* **Work task**
Copy out every entry, keeping each character the same.

# # # # #

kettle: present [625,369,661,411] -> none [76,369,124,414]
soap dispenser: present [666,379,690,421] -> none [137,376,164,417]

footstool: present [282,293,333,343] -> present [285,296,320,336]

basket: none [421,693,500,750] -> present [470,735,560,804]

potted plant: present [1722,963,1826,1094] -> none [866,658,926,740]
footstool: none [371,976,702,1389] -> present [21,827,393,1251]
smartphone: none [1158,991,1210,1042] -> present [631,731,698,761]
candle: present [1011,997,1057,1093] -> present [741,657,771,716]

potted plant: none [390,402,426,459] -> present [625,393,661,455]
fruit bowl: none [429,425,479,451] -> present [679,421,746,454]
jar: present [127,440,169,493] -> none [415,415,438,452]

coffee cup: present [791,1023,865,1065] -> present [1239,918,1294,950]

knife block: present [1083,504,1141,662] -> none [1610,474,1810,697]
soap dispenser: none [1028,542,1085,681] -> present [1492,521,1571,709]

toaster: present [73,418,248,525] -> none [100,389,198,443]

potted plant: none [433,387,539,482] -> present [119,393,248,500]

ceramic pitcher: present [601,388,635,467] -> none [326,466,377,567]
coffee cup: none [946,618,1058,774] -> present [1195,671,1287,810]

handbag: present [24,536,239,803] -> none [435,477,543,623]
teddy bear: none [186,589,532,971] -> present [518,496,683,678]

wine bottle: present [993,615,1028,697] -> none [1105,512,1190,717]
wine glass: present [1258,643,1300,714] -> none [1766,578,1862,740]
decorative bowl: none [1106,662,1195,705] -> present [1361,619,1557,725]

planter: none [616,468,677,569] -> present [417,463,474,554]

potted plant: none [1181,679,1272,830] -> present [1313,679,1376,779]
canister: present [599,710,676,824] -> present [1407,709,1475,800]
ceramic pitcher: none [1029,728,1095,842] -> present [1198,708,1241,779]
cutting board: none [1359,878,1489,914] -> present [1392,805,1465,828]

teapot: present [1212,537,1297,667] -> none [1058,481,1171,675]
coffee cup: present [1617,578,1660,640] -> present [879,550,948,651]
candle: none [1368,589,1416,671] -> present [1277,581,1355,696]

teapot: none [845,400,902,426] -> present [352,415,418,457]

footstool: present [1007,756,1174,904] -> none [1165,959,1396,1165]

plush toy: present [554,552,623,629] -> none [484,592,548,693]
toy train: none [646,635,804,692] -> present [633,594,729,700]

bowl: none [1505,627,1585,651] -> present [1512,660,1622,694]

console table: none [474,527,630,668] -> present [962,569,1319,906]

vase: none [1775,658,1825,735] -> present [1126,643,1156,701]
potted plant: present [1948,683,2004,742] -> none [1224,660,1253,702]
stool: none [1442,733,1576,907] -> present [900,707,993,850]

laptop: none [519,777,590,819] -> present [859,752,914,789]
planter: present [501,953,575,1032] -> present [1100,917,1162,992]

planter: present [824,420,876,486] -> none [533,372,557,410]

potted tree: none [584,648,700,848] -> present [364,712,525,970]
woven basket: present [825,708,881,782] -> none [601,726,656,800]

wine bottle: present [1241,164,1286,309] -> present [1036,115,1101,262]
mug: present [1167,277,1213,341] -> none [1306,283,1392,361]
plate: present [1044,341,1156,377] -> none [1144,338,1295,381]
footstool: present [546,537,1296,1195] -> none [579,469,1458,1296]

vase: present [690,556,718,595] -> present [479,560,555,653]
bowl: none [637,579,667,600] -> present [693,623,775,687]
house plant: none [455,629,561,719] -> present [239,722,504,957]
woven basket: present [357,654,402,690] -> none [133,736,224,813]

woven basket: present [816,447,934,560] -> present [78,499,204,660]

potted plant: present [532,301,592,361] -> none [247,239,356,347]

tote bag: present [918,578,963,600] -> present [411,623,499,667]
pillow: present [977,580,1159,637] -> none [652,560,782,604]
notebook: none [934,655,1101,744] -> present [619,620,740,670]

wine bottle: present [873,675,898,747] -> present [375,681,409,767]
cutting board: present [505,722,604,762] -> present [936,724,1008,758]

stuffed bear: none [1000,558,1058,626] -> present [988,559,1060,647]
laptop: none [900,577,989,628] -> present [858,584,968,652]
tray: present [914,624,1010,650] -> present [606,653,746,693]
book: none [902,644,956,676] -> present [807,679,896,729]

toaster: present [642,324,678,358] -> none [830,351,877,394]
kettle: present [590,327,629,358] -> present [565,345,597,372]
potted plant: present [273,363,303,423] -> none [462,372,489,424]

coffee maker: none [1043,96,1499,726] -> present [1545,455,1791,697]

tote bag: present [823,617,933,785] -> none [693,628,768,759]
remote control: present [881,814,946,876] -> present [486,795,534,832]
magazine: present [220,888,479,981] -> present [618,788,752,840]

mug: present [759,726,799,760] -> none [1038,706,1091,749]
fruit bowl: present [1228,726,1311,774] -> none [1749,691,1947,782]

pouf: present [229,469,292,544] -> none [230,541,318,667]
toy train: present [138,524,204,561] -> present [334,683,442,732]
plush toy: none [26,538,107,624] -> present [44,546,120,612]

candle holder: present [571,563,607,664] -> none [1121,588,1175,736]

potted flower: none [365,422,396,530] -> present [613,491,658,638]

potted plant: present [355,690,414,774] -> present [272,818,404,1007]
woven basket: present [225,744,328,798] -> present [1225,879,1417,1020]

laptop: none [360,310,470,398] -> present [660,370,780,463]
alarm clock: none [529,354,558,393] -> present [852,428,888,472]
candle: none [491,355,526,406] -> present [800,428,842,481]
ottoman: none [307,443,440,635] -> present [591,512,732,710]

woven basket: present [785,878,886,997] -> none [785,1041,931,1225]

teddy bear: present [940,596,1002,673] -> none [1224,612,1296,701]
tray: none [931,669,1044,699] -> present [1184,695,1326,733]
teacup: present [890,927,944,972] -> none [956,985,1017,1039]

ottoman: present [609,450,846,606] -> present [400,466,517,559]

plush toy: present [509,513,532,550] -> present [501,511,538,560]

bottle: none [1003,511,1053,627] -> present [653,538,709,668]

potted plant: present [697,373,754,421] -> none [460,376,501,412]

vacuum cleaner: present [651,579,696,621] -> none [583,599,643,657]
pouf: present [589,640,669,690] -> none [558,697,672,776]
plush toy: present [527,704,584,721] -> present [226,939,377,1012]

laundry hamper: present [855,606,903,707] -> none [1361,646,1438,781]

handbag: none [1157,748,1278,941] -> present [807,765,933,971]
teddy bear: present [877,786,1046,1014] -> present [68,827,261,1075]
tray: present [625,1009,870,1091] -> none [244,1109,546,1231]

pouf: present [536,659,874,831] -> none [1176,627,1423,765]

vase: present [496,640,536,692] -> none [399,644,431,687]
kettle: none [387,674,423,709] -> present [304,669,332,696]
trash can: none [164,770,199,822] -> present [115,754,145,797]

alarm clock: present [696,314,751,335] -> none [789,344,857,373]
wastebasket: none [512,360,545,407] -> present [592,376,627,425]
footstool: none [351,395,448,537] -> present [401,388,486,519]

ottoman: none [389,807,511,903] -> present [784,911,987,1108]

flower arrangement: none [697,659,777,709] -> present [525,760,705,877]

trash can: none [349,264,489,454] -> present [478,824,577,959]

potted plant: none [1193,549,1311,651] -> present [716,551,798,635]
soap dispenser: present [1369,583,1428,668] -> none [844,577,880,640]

# # # # #

* **Written solution**
kettle: present [625,369,661,411] -> none [76,369,124,414]
soap dispenser: present [666,379,690,421] -> none [137,376,164,417]

footstool: present [282,293,333,343] -> present [285,296,320,336]

basket: none [421,693,500,750] -> present [470,735,560,804]

potted plant: present [1722,963,1826,1094] -> none [866,658,926,740]
footstool: none [371,976,702,1389] -> present [21,827,393,1251]
smartphone: none [1158,991,1210,1042] -> present [631,731,698,761]
candle: present [1011,997,1057,1093] -> present [741,657,771,716]

potted plant: none [390,402,426,459] -> present [625,393,661,455]
fruit bowl: none [429,425,479,451] -> present [679,421,746,454]
jar: present [127,440,169,493] -> none [415,415,438,452]

coffee cup: present [791,1023,865,1065] -> present [1239,918,1294,950]

knife block: present [1083,504,1141,662] -> none [1610,474,1810,697]
soap dispenser: none [1028,542,1085,681] -> present [1492,521,1571,709]

toaster: present [73,418,248,525] -> none [100,389,198,443]

potted plant: none [433,387,539,482] -> present [119,393,248,500]

ceramic pitcher: present [601,388,635,467] -> none [326,466,377,567]
coffee cup: none [946,618,1058,774] -> present [1195,671,1287,810]

handbag: present [24,536,239,803] -> none [435,477,543,623]
teddy bear: none [186,589,532,971] -> present [518,496,683,678]

wine bottle: present [993,615,1028,697] -> none [1105,512,1190,717]
wine glass: present [1258,643,1300,714] -> none [1766,578,1862,740]
decorative bowl: none [1106,662,1195,705] -> present [1361,619,1557,725]

planter: none [616,468,677,569] -> present [417,463,474,554]

potted plant: none [1181,679,1272,830] -> present [1313,679,1376,779]
canister: present [599,710,676,824] -> present [1407,709,1475,800]
ceramic pitcher: none [1029,728,1095,842] -> present [1198,708,1241,779]
cutting board: none [1359,878,1489,914] -> present [1392,805,1465,828]

teapot: present [1212,537,1297,667] -> none [1058,481,1171,675]
coffee cup: present [1617,578,1660,640] -> present [879,550,948,651]
candle: none [1368,589,1416,671] -> present [1277,581,1355,696]

teapot: none [845,400,902,426] -> present [352,415,418,457]

footstool: present [1007,756,1174,904] -> none [1165,959,1396,1165]

plush toy: present [554,552,623,629] -> none [484,592,548,693]
toy train: none [646,635,804,692] -> present [633,594,729,700]

bowl: none [1505,627,1585,651] -> present [1512,660,1622,694]

console table: none [474,527,630,668] -> present [962,569,1319,906]

vase: none [1775,658,1825,735] -> present [1126,643,1156,701]
potted plant: present [1948,683,2004,742] -> none [1224,660,1253,702]
stool: none [1442,733,1576,907] -> present [900,707,993,850]

laptop: none [519,777,590,819] -> present [859,752,914,789]
planter: present [501,953,575,1032] -> present [1100,917,1162,992]

planter: present [824,420,876,486] -> none [533,372,557,410]

potted tree: none [584,648,700,848] -> present [364,712,525,970]
woven basket: present [825,708,881,782] -> none [601,726,656,800]

wine bottle: present [1241,164,1286,309] -> present [1036,115,1101,262]
mug: present [1167,277,1213,341] -> none [1306,283,1392,361]
plate: present [1044,341,1156,377] -> none [1144,338,1295,381]
footstool: present [546,537,1296,1195] -> none [579,469,1458,1296]

vase: present [690,556,718,595] -> present [479,560,555,653]
bowl: none [637,579,667,600] -> present [693,623,775,687]
house plant: none [455,629,561,719] -> present [239,722,504,957]
woven basket: present [357,654,402,690] -> none [133,736,224,813]

woven basket: present [816,447,934,560] -> present [78,499,204,660]

potted plant: present [532,301,592,361] -> none [247,239,356,347]

tote bag: present [918,578,963,600] -> present [411,623,499,667]
pillow: present [977,580,1159,637] -> none [652,560,782,604]
notebook: none [934,655,1101,744] -> present [619,620,740,670]

wine bottle: present [873,675,898,747] -> present [375,681,409,767]
cutting board: present [505,722,604,762] -> present [936,724,1008,758]

stuffed bear: none [1000,558,1058,626] -> present [988,559,1060,647]
laptop: none [900,577,989,628] -> present [858,584,968,652]
tray: present [914,624,1010,650] -> present [606,653,746,693]
book: none [902,644,956,676] -> present [807,679,896,729]

toaster: present [642,324,678,358] -> none [830,351,877,394]
kettle: present [590,327,629,358] -> present [565,345,597,372]
potted plant: present [273,363,303,423] -> none [462,372,489,424]

coffee maker: none [1043,96,1499,726] -> present [1545,455,1791,697]

tote bag: present [823,617,933,785] -> none [693,628,768,759]
remote control: present [881,814,946,876] -> present [486,795,534,832]
magazine: present [220,888,479,981] -> present [618,788,752,840]

mug: present [759,726,799,760] -> none [1038,706,1091,749]
fruit bowl: present [1228,726,1311,774] -> none [1749,691,1947,782]

pouf: present [229,469,292,544] -> none [230,541,318,667]
toy train: present [138,524,204,561] -> present [334,683,442,732]
plush toy: none [26,538,107,624] -> present [44,546,120,612]

candle holder: present [571,563,607,664] -> none [1121,588,1175,736]

potted flower: none [365,422,396,530] -> present [613,491,658,638]

potted plant: present [355,690,414,774] -> present [272,818,404,1007]
woven basket: present [225,744,328,798] -> present [1225,879,1417,1020]

laptop: none [360,310,470,398] -> present [660,370,780,463]
alarm clock: none [529,354,558,393] -> present [852,428,888,472]
candle: none [491,355,526,406] -> present [800,428,842,481]
ottoman: none [307,443,440,635] -> present [591,512,732,710]

woven basket: present [785,878,886,997] -> none [785,1041,931,1225]

teddy bear: present [940,596,1002,673] -> none [1224,612,1296,701]
tray: none [931,669,1044,699] -> present [1184,695,1326,733]
teacup: present [890,927,944,972] -> none [956,985,1017,1039]

ottoman: present [609,450,846,606] -> present [400,466,517,559]

plush toy: present [509,513,532,550] -> present [501,511,538,560]

bottle: none [1003,511,1053,627] -> present [653,538,709,668]

potted plant: present [697,373,754,421] -> none [460,376,501,412]

vacuum cleaner: present [651,579,696,621] -> none [583,599,643,657]
pouf: present [589,640,669,690] -> none [558,697,672,776]
plush toy: present [527,704,584,721] -> present [226,939,377,1012]

laundry hamper: present [855,606,903,707] -> none [1361,646,1438,781]

handbag: none [1157,748,1278,941] -> present [807,765,933,971]
teddy bear: present [877,786,1046,1014] -> present [68,827,261,1075]
tray: present [625,1009,870,1091] -> none [244,1109,546,1231]

pouf: present [536,659,874,831] -> none [1176,627,1423,765]

vase: present [496,640,536,692] -> none [399,644,431,687]
kettle: none [387,674,423,709] -> present [304,669,332,696]
trash can: none [164,770,199,822] -> present [115,754,145,797]

alarm clock: present [696,314,751,335] -> none [789,344,857,373]
wastebasket: none [512,360,545,407] -> present [592,376,627,425]
footstool: none [351,395,448,537] -> present [401,388,486,519]

ottoman: none [389,807,511,903] -> present [784,911,987,1108]

flower arrangement: none [697,659,777,709] -> present [525,760,705,877]

trash can: none [349,264,489,454] -> present [478,824,577,959]

potted plant: none [1193,549,1311,651] -> present [716,551,798,635]
soap dispenser: present [1369,583,1428,668] -> none [844,577,880,640]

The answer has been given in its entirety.